▸ **PROBLEM**: Start at the top of the records and, please, print each line exactly through the line that contains "assign HEX0 = '1;", leaving out all pictures.

=== PROVIDED MATERIAL ===

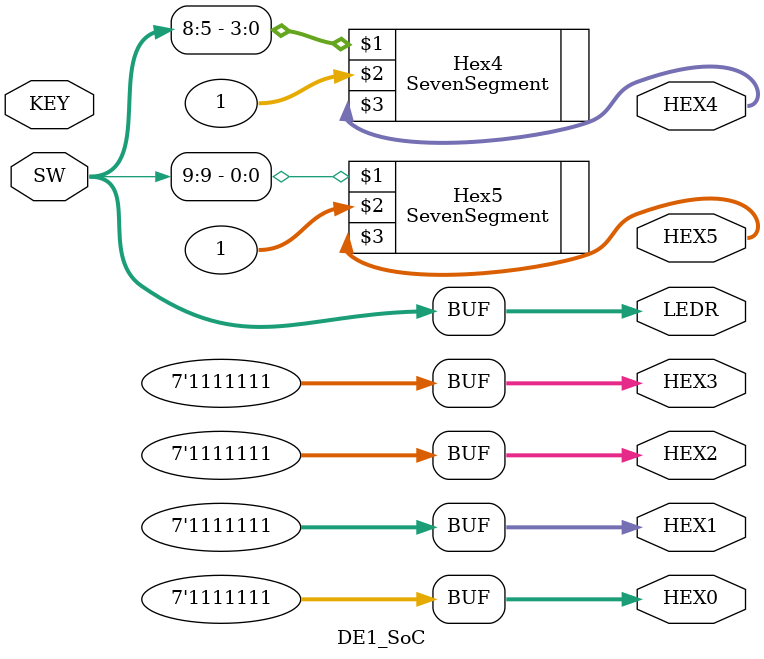
<source format=sv>

module DE1_SoC (HEX0, HEX1, HEX2, HEX3, HEX4, HEX5, KEY, LEDR, SW);
	output logic [6:0] HEX0, HEX1, HEX2, HEX3, HEX4, HEX5;
	output logic [9:0] LEDR;
	input logic [3:0] KEY;
	input logic [9:0] SW;
	
	assign LEDR = SW;
	assign HEX0 = '1;
	assign HEX1 = '1;
	assign HEX2 = '1;
	assign HEX3 = '1;
	SevenSegment Hex4( SW[ 8:5 ], 1, HEX4);
	SevenSegment Hex5( SW[ 9 ], 1, HEX5);
endmodule
</source>
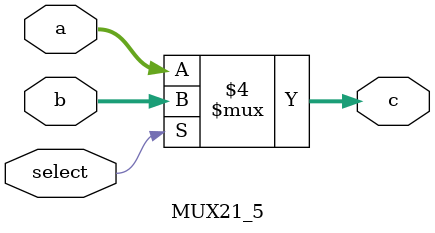
<source format=v>
`timescale 1ns / 1ps
module MUX21_5(input [4:0] a, input [4:0] b, input select, output reg [4:0] c);

	always@(*)
	begin
	if(!select)
	begin
	c = a;
	end
	else 
	begin
	c =b;
	end
	end

endmodule
</source>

===

▸ **ANSWER SECTION**:
<source format=sv>

module DE1_SoC (HEX0, HEX1, HEX2, HEX3, HEX4, HEX5, KEY, LEDR, SW);
	output logic [6:0] HEX0, HEX1, HEX2, HEX3, HEX4, HEX5;
	output logic [9:0] LEDR;
	input logic [3:0] KEY;
	input logic [9:0] SW;
	
	assign LEDR = SW;
	assign HEX0 = '1;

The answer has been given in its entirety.